Problem statement
Pull every line containing "source" from the entries.

Raw data
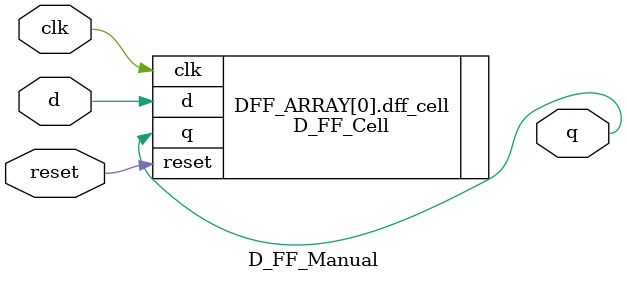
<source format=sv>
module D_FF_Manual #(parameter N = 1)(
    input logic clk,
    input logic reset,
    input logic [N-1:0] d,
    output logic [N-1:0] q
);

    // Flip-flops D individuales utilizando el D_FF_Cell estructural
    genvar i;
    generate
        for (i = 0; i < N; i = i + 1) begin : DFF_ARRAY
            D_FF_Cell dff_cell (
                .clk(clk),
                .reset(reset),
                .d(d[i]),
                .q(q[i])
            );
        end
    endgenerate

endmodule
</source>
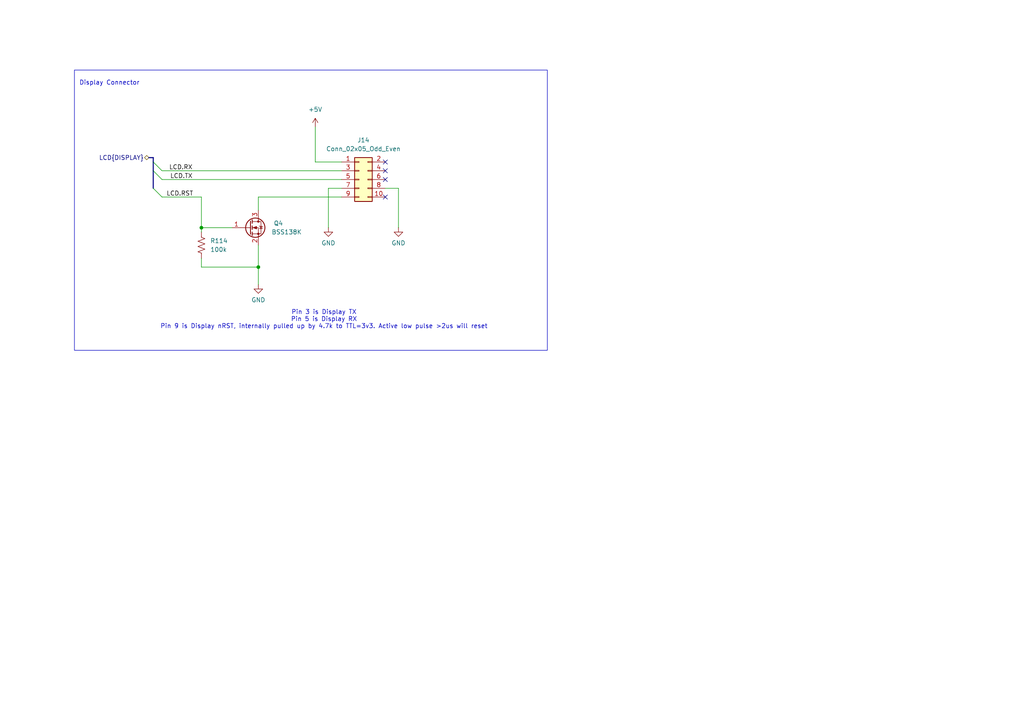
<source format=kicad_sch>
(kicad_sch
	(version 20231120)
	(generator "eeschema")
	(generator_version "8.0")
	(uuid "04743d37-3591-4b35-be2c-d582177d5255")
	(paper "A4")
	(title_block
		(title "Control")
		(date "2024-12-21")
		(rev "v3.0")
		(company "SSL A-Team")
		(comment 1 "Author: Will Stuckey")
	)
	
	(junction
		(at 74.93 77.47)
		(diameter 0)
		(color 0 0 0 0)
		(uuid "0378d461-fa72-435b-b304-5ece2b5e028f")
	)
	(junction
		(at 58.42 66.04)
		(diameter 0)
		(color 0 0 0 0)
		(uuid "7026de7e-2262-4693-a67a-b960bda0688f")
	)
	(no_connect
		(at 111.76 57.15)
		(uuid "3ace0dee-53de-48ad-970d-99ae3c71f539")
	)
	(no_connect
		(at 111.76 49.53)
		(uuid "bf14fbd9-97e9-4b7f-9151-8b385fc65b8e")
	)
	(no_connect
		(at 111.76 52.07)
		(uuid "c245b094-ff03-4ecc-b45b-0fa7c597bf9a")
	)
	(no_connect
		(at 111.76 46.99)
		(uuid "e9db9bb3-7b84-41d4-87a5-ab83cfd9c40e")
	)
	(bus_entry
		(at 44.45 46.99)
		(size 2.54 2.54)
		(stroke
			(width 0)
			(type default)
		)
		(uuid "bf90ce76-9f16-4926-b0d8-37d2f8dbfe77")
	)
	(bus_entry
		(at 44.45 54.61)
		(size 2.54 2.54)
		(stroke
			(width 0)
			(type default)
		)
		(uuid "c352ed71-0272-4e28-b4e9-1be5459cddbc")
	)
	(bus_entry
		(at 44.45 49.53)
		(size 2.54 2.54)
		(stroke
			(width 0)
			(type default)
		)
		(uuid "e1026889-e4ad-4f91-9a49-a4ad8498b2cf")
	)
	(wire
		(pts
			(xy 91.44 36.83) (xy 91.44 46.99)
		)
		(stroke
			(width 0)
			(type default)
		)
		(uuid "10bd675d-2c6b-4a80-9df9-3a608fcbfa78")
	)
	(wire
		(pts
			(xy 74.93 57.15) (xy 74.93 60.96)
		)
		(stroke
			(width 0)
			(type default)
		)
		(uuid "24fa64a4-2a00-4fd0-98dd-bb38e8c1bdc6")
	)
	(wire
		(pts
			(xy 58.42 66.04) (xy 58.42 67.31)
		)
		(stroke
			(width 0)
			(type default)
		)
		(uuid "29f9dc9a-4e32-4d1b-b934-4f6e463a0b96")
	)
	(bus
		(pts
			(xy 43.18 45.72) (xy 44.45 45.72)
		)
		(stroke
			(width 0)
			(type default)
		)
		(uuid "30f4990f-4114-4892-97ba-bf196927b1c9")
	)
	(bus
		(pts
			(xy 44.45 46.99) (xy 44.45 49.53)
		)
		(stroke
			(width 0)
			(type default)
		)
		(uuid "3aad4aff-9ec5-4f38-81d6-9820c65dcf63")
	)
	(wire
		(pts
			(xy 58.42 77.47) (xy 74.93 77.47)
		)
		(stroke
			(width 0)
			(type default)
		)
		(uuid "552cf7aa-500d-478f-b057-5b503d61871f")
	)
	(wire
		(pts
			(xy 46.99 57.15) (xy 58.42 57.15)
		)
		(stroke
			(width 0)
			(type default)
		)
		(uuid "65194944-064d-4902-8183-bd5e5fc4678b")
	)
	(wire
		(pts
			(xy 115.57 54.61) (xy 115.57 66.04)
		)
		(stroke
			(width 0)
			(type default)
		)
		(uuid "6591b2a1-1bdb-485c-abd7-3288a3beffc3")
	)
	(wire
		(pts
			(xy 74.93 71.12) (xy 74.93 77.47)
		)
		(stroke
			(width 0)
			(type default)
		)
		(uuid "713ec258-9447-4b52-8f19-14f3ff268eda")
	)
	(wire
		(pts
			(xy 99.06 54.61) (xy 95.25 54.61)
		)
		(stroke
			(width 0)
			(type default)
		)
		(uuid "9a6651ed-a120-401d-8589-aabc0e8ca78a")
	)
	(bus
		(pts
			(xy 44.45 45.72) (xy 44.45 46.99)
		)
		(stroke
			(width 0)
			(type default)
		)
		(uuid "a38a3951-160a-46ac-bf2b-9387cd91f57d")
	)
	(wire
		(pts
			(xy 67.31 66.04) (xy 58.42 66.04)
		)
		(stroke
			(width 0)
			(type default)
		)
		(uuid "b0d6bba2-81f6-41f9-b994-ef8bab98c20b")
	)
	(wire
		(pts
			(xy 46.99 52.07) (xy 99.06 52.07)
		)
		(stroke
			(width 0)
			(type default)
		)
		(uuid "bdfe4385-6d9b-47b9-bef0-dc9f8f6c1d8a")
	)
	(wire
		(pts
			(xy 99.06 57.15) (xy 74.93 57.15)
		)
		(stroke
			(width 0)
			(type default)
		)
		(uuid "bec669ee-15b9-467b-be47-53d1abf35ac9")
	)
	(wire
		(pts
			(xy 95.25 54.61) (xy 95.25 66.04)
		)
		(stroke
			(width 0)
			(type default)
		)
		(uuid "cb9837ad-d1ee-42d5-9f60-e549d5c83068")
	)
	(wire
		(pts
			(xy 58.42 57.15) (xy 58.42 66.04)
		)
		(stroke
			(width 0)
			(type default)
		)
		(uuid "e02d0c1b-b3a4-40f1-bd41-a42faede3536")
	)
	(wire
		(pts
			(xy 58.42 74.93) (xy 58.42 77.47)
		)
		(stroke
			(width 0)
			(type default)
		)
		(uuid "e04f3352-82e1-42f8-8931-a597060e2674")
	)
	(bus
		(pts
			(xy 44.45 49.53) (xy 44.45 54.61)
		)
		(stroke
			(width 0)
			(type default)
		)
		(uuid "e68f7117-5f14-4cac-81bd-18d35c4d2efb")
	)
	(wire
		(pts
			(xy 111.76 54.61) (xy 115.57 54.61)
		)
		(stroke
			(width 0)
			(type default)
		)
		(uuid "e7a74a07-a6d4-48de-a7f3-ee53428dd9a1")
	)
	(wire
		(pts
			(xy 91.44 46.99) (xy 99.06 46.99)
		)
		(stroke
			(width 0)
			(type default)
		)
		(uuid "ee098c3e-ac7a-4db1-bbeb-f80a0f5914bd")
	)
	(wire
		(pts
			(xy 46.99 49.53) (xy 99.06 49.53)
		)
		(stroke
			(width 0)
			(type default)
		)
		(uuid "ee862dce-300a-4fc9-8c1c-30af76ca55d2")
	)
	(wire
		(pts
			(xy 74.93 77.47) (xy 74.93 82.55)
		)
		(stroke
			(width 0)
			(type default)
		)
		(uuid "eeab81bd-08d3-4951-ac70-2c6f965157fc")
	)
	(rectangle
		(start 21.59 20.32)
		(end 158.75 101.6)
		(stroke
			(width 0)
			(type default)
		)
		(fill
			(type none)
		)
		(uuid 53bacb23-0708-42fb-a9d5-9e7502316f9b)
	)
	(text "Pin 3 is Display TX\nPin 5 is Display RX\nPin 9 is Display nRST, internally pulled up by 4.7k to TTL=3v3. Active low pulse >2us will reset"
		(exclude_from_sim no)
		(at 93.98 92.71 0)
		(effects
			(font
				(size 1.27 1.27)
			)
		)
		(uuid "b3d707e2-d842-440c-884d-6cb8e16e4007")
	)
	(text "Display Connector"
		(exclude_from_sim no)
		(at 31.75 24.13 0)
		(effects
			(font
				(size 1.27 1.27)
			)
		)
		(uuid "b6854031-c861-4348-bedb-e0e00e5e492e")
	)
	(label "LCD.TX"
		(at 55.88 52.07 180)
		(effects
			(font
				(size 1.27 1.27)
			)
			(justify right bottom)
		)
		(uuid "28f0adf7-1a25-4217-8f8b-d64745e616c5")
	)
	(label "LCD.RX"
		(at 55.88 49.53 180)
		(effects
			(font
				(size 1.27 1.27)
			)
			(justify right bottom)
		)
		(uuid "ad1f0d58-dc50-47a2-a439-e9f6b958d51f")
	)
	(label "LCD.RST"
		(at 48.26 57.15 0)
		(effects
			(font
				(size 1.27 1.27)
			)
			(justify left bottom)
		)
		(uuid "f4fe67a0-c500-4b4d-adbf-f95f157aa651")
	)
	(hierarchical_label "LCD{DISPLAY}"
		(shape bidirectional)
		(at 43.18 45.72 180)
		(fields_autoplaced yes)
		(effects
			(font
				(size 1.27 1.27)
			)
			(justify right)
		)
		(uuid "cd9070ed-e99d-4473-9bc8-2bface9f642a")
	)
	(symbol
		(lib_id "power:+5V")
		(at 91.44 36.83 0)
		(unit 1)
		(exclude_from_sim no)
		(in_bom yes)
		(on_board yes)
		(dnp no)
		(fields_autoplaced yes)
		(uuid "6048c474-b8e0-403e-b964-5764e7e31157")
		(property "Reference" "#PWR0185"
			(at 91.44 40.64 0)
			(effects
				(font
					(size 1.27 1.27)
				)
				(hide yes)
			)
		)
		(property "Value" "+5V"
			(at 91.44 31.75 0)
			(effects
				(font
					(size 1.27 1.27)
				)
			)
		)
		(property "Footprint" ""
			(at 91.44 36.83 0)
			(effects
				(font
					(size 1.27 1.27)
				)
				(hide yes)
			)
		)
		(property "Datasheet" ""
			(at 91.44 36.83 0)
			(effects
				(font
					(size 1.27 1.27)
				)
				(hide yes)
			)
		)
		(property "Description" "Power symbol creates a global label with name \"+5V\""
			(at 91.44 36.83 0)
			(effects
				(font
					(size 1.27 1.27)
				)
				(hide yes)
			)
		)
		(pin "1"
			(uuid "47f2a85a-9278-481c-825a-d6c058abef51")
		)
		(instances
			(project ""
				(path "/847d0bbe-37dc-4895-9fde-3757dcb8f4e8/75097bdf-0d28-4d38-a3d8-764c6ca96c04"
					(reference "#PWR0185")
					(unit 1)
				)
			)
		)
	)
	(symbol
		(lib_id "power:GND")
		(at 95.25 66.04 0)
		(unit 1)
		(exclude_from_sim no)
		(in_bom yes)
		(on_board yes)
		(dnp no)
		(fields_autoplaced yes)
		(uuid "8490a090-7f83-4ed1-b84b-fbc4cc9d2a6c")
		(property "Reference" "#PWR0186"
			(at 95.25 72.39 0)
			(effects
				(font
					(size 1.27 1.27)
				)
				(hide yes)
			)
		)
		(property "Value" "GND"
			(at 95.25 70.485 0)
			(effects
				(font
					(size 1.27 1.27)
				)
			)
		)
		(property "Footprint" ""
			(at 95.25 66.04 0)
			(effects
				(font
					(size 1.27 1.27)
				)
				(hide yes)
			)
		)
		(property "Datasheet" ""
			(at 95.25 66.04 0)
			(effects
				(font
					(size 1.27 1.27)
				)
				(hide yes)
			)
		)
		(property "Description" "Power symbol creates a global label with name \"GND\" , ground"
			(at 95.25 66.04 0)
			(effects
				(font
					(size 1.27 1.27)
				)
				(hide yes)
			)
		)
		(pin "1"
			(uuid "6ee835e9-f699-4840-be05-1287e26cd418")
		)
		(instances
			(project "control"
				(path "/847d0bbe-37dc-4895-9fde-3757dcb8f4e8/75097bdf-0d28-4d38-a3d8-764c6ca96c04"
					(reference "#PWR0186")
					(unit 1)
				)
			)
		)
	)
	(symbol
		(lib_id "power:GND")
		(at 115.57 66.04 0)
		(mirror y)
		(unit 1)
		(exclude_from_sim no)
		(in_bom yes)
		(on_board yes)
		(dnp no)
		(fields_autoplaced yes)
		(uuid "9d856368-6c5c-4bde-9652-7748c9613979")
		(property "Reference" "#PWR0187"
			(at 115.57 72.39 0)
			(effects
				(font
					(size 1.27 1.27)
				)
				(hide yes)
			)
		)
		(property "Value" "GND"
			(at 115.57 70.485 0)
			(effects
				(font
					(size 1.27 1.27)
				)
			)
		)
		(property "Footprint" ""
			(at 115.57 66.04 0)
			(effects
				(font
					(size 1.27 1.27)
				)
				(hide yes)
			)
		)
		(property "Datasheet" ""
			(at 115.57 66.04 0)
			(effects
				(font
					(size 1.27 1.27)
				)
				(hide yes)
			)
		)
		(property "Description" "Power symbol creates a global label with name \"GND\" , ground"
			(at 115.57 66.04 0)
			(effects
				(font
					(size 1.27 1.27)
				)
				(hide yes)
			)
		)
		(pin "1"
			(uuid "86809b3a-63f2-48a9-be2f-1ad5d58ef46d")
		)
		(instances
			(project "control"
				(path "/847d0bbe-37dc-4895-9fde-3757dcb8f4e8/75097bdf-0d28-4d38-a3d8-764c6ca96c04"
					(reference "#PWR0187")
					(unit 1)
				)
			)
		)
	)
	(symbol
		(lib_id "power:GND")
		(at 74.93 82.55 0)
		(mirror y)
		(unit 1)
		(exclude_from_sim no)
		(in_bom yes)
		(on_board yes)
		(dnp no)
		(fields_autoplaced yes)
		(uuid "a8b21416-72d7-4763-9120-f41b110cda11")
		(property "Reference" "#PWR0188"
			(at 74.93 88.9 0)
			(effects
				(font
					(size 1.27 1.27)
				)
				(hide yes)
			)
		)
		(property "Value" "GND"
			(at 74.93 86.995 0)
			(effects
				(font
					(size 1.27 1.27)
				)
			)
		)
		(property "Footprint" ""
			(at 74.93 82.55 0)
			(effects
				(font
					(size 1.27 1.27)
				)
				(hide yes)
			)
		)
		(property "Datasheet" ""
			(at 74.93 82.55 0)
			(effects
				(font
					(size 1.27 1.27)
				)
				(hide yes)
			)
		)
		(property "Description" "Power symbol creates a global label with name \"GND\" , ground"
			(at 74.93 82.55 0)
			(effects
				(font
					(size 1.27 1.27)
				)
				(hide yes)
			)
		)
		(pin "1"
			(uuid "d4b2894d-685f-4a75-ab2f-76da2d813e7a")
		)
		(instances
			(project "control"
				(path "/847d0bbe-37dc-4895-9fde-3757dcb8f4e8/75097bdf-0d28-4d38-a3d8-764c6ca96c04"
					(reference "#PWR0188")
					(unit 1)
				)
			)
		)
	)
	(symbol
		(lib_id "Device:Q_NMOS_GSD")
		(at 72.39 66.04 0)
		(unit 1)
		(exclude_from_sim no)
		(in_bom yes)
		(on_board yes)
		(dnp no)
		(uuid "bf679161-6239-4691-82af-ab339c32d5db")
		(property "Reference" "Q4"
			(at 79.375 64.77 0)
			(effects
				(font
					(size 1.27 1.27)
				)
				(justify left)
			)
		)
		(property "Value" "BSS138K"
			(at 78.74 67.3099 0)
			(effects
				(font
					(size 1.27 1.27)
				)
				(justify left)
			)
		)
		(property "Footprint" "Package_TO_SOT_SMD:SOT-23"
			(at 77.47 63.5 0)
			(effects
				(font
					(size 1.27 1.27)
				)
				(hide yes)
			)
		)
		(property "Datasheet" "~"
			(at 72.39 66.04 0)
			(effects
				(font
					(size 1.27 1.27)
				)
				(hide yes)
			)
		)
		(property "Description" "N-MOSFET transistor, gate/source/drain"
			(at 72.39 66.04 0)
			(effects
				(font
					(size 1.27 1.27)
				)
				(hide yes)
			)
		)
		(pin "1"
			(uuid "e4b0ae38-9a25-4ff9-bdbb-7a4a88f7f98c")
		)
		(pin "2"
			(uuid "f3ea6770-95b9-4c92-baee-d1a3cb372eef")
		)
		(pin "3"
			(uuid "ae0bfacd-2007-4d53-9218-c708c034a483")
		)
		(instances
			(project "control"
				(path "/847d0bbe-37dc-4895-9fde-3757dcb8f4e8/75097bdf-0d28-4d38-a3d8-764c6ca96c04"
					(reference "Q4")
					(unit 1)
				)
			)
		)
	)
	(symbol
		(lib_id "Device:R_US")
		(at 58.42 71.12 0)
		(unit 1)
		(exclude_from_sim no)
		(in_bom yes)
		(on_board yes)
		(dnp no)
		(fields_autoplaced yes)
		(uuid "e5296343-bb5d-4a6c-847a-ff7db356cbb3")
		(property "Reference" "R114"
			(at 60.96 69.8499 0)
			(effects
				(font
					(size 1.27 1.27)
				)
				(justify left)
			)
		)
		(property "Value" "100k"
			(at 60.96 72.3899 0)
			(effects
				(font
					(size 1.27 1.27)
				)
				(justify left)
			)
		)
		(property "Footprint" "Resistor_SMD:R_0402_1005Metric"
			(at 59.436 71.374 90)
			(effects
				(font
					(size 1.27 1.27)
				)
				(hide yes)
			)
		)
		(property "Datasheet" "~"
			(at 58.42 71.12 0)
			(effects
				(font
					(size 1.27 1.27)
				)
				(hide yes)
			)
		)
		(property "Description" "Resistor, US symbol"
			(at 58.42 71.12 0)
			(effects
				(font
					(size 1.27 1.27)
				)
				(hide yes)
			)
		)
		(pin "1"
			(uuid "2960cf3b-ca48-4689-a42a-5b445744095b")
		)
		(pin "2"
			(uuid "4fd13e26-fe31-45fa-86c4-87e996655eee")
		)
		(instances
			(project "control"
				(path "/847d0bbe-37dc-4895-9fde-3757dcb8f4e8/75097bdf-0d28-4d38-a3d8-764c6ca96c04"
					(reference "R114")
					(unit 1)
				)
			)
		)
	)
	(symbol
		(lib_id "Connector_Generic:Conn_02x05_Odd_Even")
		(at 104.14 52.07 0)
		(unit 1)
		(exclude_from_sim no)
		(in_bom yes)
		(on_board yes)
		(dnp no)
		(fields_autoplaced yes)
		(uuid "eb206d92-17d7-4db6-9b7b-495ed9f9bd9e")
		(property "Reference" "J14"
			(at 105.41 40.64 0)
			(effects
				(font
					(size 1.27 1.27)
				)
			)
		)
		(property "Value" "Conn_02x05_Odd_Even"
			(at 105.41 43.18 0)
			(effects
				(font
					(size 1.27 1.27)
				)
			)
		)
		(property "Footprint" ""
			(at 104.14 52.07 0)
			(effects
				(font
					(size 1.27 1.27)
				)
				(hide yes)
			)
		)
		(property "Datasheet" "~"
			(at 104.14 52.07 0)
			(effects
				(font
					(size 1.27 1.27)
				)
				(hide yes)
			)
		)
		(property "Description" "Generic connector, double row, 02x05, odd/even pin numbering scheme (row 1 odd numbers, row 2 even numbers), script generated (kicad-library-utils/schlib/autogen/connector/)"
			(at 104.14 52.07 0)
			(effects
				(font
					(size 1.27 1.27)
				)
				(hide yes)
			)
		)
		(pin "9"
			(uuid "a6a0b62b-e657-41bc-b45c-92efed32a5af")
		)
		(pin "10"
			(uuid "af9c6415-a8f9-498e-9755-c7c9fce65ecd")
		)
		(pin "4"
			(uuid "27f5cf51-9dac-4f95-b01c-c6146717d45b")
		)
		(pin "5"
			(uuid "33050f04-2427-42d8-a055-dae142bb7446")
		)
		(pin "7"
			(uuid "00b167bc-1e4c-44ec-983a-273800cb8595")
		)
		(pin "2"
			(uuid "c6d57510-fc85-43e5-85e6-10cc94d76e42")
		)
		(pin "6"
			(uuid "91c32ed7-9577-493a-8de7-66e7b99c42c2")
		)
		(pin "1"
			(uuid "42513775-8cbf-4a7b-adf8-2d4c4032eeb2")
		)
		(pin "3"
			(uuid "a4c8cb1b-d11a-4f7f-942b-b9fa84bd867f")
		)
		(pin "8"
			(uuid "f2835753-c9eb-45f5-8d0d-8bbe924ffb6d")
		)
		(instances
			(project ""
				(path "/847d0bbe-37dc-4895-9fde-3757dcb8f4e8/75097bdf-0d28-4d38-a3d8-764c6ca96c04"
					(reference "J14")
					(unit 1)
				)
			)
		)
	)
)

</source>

Exercise result
<source format=sv>
</source>
<source format=kicad_sch>
		(property "Description" "N-MOSFET transistor, gate/source/drain"
</source>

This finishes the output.